Protein synthesis by the ribosome is central to life and disease. Biochemical, kinetic and structural studies have provided detailed views of the intermediates and mechanisms in translation. To complement these approaches, we developed single-molecule fluorescence methods to track both conformational and compositional dynamics of the translation machinery in real time. Here we build on our methodological developments over the past funding period, and leverage the strengths of single-molecule methods watch translation in real time.

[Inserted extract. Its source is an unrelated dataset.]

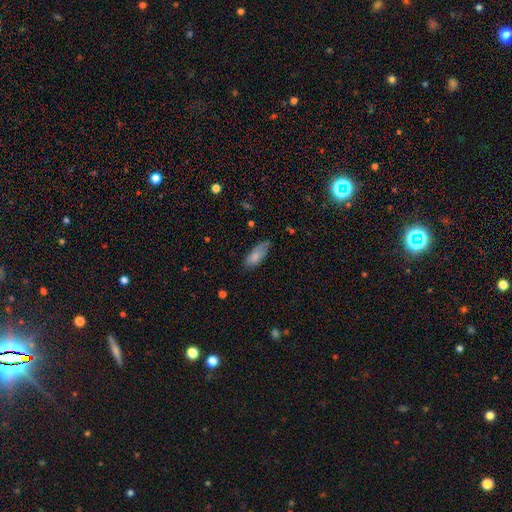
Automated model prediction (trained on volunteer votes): This is likely a smooth galaxy (78%). How rounded: likely in between (77%). Merging: likely none (64%).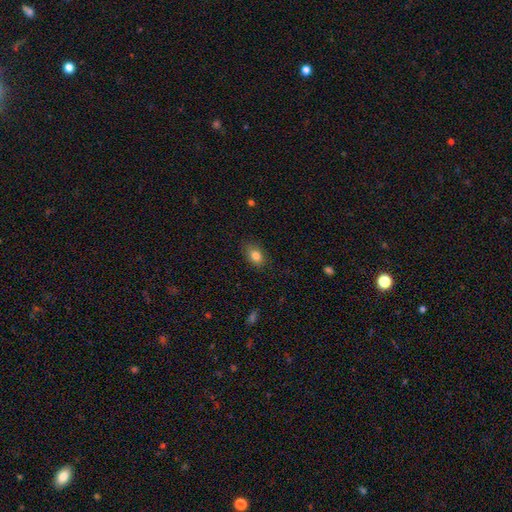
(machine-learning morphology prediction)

In Aim 1 we focus on basic steps of translation: the timing of initiation events, focusing on IF1 and IF3 and initiator tRNA, termination driven by RF1, 2 and 3 and recycling by RRF and EF-G. We will use conformational and compositional signals to track both simultaneously in real time using novel instrumentation.
In Aim 2, we will shift to investigate rar pausing, stalling and reading- frame changes that occur during elongation due to mRNA sequence or structure. We will study the role of SD interactions in reading frame, and the influence of RNA structure on elongation rates. We will then study the interplay of these RNA features that lead to -1 and +1 frame shifting and ribosome hopping, using single-molecule fluorescence to track pathways, branch points and mechanism.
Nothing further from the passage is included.